» **PROBLEM**
Using the listing below, copy exactly the lines from the one containing "M468,1510L516,1511V1522H468Z" to the one containing "M896,1522L902,1441", both lines included, and no others.

» **RECORDS PROVIDED**
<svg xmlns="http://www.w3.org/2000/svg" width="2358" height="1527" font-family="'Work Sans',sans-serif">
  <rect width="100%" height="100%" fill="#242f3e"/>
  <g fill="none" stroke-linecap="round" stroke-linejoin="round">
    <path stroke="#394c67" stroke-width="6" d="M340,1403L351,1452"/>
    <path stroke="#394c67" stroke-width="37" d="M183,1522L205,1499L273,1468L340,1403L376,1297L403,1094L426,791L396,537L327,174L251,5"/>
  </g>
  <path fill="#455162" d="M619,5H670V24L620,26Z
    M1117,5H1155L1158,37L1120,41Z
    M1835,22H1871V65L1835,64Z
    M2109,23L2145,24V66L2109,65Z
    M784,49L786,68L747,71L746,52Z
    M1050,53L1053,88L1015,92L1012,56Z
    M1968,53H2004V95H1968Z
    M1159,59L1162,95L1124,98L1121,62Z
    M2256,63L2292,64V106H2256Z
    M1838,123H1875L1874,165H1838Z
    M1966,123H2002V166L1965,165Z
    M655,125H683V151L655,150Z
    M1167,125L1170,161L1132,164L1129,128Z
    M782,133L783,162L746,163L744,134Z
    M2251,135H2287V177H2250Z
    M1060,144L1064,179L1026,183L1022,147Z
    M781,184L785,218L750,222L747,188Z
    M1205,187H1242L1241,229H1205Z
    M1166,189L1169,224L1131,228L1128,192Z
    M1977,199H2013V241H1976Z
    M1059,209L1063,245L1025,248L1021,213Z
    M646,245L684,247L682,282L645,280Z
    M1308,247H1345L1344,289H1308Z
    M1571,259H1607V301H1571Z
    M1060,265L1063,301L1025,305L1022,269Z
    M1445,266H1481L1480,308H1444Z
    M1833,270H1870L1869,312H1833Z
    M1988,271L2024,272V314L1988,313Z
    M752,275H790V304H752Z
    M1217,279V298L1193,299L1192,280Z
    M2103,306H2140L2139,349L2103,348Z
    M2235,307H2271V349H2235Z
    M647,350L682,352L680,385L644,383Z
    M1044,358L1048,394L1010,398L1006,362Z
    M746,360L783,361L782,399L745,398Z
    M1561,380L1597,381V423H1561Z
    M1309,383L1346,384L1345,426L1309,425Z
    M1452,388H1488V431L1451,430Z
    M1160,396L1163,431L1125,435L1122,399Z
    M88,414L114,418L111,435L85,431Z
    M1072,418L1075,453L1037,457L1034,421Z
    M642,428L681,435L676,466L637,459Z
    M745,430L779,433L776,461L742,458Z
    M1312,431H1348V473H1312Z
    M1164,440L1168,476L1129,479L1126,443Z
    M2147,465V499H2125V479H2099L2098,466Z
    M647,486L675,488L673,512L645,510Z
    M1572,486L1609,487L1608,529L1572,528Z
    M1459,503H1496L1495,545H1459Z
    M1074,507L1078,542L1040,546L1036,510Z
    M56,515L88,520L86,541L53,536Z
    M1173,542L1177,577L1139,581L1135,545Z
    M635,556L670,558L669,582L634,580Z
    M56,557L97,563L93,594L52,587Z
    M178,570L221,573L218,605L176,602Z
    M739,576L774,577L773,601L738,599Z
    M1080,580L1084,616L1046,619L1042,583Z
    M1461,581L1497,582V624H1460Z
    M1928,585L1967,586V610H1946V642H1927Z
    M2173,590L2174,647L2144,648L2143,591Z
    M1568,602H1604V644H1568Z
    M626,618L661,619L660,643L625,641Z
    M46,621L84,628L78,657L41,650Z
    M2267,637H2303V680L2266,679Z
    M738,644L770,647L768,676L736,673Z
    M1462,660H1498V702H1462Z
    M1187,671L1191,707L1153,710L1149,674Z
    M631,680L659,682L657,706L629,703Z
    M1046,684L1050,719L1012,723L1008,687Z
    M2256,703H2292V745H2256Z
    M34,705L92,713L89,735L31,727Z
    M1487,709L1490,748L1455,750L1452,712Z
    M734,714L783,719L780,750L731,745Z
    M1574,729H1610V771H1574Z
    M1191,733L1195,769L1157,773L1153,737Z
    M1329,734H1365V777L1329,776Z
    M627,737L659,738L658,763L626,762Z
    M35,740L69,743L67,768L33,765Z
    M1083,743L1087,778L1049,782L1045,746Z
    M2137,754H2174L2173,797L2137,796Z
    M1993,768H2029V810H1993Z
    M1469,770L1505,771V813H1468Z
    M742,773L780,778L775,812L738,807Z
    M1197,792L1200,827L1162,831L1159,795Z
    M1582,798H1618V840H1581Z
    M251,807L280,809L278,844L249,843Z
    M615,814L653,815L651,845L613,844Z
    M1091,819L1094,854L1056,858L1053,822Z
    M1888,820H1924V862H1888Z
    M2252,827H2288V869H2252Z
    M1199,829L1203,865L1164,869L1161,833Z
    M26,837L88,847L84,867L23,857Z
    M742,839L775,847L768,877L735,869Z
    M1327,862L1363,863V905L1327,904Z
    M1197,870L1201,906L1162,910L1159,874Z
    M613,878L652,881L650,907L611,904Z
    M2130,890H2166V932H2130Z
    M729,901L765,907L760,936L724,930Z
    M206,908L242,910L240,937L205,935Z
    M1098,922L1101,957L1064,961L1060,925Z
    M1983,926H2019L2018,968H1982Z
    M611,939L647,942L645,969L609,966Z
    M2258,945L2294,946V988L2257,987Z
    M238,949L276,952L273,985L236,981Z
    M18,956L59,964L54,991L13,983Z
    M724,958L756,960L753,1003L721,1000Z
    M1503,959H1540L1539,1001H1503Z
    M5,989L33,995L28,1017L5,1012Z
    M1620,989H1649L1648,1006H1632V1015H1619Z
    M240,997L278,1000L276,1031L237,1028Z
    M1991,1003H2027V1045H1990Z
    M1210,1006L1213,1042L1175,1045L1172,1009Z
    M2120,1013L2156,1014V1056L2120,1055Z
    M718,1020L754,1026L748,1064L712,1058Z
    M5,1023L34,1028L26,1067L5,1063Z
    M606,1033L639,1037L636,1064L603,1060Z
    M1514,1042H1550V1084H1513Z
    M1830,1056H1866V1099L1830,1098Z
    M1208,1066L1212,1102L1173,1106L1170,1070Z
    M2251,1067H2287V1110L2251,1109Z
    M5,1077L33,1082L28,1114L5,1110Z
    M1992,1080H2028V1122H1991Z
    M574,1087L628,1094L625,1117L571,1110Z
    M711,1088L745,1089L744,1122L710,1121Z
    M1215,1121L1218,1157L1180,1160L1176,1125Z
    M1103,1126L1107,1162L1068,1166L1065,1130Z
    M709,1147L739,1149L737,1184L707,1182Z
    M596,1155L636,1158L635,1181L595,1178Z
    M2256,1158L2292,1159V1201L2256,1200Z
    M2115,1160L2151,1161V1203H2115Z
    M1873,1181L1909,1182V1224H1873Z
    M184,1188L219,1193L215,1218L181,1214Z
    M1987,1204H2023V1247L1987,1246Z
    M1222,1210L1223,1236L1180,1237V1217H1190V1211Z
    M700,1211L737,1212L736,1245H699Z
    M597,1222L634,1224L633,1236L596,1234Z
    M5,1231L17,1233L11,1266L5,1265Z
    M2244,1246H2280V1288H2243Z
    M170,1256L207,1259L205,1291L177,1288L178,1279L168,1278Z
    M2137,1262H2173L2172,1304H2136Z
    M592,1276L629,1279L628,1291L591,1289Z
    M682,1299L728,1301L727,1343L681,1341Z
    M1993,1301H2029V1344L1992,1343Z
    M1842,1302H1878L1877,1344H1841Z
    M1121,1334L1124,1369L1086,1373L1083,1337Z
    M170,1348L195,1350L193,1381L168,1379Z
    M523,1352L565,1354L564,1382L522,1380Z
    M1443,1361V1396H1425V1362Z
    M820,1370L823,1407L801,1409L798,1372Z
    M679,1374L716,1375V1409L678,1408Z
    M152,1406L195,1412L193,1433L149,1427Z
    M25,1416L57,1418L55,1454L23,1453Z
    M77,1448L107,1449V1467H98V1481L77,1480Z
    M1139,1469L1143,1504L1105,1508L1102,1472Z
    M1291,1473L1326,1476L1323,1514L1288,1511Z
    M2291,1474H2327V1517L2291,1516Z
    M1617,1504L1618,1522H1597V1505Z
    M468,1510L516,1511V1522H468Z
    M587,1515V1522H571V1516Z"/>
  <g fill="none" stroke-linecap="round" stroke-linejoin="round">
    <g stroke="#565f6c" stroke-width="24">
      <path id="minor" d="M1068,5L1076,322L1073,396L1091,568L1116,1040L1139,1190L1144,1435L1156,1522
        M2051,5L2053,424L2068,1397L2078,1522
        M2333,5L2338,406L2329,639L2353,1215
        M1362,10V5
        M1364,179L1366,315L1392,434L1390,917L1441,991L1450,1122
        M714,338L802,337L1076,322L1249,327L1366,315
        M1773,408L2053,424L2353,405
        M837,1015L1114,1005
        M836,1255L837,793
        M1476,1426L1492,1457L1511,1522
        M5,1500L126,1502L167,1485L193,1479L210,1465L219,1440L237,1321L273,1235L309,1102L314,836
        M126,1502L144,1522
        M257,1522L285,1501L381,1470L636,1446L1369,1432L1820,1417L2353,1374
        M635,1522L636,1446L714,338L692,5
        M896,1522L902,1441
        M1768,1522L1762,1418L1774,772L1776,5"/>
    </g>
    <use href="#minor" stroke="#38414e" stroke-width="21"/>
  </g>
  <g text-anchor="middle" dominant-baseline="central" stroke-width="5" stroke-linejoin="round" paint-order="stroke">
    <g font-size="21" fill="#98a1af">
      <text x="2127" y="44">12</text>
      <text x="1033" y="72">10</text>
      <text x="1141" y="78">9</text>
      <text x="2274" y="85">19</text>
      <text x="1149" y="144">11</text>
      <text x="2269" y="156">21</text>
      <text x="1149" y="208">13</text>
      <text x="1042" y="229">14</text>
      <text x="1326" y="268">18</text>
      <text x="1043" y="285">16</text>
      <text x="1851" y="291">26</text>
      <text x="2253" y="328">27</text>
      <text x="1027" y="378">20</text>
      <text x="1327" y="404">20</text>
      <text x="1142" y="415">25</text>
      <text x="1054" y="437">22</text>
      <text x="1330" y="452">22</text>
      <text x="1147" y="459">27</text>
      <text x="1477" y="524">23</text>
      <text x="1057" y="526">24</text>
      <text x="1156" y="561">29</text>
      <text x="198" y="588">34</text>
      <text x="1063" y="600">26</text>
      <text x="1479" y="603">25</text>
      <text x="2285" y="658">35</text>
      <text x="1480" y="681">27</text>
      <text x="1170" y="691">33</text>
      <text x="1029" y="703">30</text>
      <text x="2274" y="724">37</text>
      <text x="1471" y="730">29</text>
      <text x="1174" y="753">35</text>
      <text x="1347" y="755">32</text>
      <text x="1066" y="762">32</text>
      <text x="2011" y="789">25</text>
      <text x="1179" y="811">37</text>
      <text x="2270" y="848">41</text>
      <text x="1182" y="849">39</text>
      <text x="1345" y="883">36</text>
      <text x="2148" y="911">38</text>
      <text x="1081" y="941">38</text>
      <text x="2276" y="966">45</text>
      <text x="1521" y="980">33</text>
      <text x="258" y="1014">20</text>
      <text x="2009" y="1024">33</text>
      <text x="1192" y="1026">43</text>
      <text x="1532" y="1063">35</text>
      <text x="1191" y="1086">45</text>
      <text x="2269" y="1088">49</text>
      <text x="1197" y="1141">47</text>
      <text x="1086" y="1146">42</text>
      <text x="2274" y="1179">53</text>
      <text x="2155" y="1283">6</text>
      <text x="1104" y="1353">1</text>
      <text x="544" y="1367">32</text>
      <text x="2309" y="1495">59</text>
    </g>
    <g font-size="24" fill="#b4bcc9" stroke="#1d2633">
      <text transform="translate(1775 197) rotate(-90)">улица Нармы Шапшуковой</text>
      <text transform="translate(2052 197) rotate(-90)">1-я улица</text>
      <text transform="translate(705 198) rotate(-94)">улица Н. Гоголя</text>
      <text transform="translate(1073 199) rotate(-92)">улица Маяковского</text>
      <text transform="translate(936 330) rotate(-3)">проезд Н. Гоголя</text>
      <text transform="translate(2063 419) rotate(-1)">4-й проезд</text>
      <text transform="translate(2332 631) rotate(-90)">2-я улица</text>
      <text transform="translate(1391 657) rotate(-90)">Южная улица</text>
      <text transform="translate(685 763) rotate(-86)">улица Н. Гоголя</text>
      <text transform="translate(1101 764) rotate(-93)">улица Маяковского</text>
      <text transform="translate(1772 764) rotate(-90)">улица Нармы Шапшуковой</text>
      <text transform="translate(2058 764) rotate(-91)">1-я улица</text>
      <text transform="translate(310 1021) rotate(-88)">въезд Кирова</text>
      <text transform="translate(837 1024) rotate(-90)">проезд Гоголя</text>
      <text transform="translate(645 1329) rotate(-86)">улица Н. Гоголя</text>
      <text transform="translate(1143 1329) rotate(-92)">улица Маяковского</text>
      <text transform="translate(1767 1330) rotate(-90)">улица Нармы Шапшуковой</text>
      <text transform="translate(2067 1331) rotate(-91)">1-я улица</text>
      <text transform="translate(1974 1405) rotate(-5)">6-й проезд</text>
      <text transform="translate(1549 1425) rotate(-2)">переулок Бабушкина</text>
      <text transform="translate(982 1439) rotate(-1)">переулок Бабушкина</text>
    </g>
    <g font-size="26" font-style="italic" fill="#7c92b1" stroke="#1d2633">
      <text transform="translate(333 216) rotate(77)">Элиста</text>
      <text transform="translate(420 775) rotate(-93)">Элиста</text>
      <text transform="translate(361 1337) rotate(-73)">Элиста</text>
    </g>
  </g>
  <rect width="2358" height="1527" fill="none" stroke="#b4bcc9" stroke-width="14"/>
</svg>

» **REPLY**
    M468,1510L516,1511V1522H468Z
    M587,1515V1522H571V1516Z"/>
  <g fill="none" stroke-linecap="round" stroke-linejoin="round">
    <g stroke="#565f6c" stroke-width="24">
      <path id="minor" d="M1068,5L1076,322L1073,396L1091,568L1116,1040L1139,1190L1144,1435L1156,1522
        M2051,5L2053,424L2068,1397L2078,1522
        M2333,5L2338,406L2329,639L2353,1215
        M1362,10V5
        M1364,179L1366,315L1392,434L1390,917L1441,991L1450,1122
        M714,338L802,337L1076,322L1249,327L1366,315
        M1773,408L2053,424L2353,405
        M837,1015L1114,1005
        M836,1255L837,793
        M1476,1426L1492,1457L1511,1522
        M5,1500L126,1502L167,1485L193,1479L210,1465L219,1440L237,1321L273,1235L309,1102L314,836
        M126,1502L144,1522
        M257,1522L285,1501L381,1470L636,1446L1369,1432L1820,1417L2353,1374
        M635,1522L636,1446L714,338L692,5
        M896,1522L902,1441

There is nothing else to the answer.